The Savannah College of Art and Design is the only university in the world with two XR stages, and one of the few schools that have them at all. Most people are aware of the power of XR Stages because of their storied use as part of the filming of the TV series THE MANDALORIAN. XR stages allow for a sort of mixed reality experience where the background environments are digital creations made to look photorealistic allowing the talent and practical effects to be placed in front of the screen for filming. The result is a mix of real world people and objects that, at least on camera, appear to be immersed in a real environment (which is actually completely simulated). It’s the inverse of a hologram, a digital projection in the real world.

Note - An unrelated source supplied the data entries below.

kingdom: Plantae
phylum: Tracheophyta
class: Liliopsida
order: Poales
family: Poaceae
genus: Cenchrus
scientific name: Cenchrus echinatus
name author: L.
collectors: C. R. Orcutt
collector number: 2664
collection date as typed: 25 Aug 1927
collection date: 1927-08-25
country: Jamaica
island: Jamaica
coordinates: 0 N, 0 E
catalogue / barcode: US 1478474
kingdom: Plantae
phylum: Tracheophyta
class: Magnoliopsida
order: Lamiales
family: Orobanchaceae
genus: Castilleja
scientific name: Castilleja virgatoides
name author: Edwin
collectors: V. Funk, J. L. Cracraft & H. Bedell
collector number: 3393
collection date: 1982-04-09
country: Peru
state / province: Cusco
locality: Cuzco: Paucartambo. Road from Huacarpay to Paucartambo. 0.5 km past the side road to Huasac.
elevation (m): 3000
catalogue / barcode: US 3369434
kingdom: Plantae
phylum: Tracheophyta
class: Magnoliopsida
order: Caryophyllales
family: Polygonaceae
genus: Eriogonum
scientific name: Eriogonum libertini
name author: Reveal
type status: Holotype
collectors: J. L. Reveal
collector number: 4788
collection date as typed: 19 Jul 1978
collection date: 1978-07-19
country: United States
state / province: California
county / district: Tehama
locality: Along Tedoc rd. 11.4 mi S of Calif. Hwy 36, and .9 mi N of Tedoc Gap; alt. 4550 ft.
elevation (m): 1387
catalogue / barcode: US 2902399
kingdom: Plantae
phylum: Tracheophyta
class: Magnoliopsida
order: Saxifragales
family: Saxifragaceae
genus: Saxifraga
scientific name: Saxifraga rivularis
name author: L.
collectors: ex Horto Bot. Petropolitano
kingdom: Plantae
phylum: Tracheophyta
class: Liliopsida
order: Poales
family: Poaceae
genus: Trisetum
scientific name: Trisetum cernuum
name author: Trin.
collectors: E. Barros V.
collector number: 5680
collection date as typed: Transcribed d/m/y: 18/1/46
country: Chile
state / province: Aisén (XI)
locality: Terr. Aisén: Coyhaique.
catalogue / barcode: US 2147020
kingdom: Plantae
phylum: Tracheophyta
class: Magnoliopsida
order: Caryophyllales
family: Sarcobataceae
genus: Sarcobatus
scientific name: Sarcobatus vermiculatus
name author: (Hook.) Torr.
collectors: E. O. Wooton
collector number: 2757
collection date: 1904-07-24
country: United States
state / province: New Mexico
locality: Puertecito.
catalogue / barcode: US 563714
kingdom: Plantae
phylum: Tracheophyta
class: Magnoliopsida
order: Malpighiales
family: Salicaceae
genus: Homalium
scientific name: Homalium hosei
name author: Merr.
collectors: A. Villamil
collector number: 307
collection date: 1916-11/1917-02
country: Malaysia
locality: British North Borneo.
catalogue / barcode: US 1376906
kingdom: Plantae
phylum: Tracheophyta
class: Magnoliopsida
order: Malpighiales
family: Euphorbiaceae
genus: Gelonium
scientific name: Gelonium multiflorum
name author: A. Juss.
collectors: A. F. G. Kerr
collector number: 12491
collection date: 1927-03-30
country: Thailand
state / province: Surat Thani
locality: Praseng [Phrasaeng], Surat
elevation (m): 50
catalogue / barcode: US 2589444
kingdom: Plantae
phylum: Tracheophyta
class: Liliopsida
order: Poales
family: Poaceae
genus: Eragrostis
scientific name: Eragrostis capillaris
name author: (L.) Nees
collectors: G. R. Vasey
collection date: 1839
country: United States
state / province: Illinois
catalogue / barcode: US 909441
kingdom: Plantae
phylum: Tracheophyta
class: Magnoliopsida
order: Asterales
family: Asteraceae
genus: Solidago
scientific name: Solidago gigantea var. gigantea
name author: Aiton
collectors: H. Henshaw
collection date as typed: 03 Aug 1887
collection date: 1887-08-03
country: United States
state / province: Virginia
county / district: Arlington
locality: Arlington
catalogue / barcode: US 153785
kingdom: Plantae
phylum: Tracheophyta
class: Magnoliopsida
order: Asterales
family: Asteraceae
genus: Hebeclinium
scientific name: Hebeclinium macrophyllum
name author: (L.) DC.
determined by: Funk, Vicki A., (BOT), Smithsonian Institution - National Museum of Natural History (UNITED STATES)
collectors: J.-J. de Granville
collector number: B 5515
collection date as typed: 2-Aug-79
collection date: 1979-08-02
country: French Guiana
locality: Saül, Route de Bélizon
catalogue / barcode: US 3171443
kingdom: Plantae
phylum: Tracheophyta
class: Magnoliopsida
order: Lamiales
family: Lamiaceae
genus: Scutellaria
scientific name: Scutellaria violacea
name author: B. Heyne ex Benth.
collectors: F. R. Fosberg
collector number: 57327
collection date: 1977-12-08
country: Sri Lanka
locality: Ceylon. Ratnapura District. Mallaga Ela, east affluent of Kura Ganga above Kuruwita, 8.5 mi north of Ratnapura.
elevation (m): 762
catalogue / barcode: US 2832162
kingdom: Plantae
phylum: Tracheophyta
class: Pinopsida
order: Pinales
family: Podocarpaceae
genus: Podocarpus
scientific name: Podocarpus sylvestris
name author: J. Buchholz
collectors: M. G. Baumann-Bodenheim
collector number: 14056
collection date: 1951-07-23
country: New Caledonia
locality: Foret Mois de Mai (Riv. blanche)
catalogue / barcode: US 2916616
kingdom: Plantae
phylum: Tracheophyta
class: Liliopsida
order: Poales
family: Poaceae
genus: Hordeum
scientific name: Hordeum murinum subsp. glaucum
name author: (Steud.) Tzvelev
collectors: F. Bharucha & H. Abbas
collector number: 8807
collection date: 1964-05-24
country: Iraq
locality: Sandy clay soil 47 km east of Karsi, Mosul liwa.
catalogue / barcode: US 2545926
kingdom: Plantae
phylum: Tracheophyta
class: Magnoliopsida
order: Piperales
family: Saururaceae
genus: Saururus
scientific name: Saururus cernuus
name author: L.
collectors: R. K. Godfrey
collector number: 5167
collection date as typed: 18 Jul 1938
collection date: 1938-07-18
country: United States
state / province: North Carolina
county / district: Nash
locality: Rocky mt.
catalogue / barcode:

Here, the room is the projection but the people are real.
The things that impressed me the most about the brilliance of the SCADPro and SCAD students was that they took the effort to research the real world locations as they would have looked in the era where the story takes place. Using a combination of Google Earth, Google Streetview, archival news footage, and old photos, they were able to digitally recreate the locations where the actual events transpired. It took my breath away to see real places that I’d visited years ago recreated so I could literally walk back in to them now, some 12 years later, on a 40,000 square foot volume stage in Atlanta, GA.
The attention to detail by this team was unparalleled. Here is a photo of a real street in Eldoret, Kenya (not exactly a location on earth most people know about):
And here is what they created for the XR Stage:
Sure, eventually there will be additional texturing added, coloring, and filters that will ultimately make this more photorealistic, but just glancing quickly at both, it’s hard to tell which is the photo and which is fake. Once those details are added, even more than a glance won’t reveal which is which.
Another example, these scenes of Haiti following a devastating earthquake in 2010 that still has repercussions in that country to this day. These ‘tent cities’ were quite common as aid workers and first responders scrambled to help people who’d lost everything in the damage.
If you aren’t convinced that these translate to being close to the real thing, here’s what they look like in a camera test:
And with different lighting and color correction:
Here’s video for exactly how this looks on screen:
For another scene, the team literally tracked down a church in Eldoret where a riot took place in 2007.
The other advantage to creating digital environments versus shooting on location is that you have 100% control over the lighting. Not just the stage lighting, but also things like time of day, shadows, weather and…. perpetual fire and smoke! No need to get a license from the fire marshal or pyrotechnic supervisor for our shoot (at least not for this scene).
Here is one the scene, again from Eldoret, that looks like at four different times of day, with varying levels of fire, smoke and damage from the riots.
A completely different scene at an industrial plant in Japan. One of the film’s producers, Jason Corder, is visible recording on his phone:
Of course there’s still a lot of work to do and the fidelity of the imagery will only improve.
I’m really proud to have been able to partner with SCADPro on this and even prouder of the faculty and students who participated. As we continue production on the feature film, hopefully we make them proud with what we do with all of their hard work!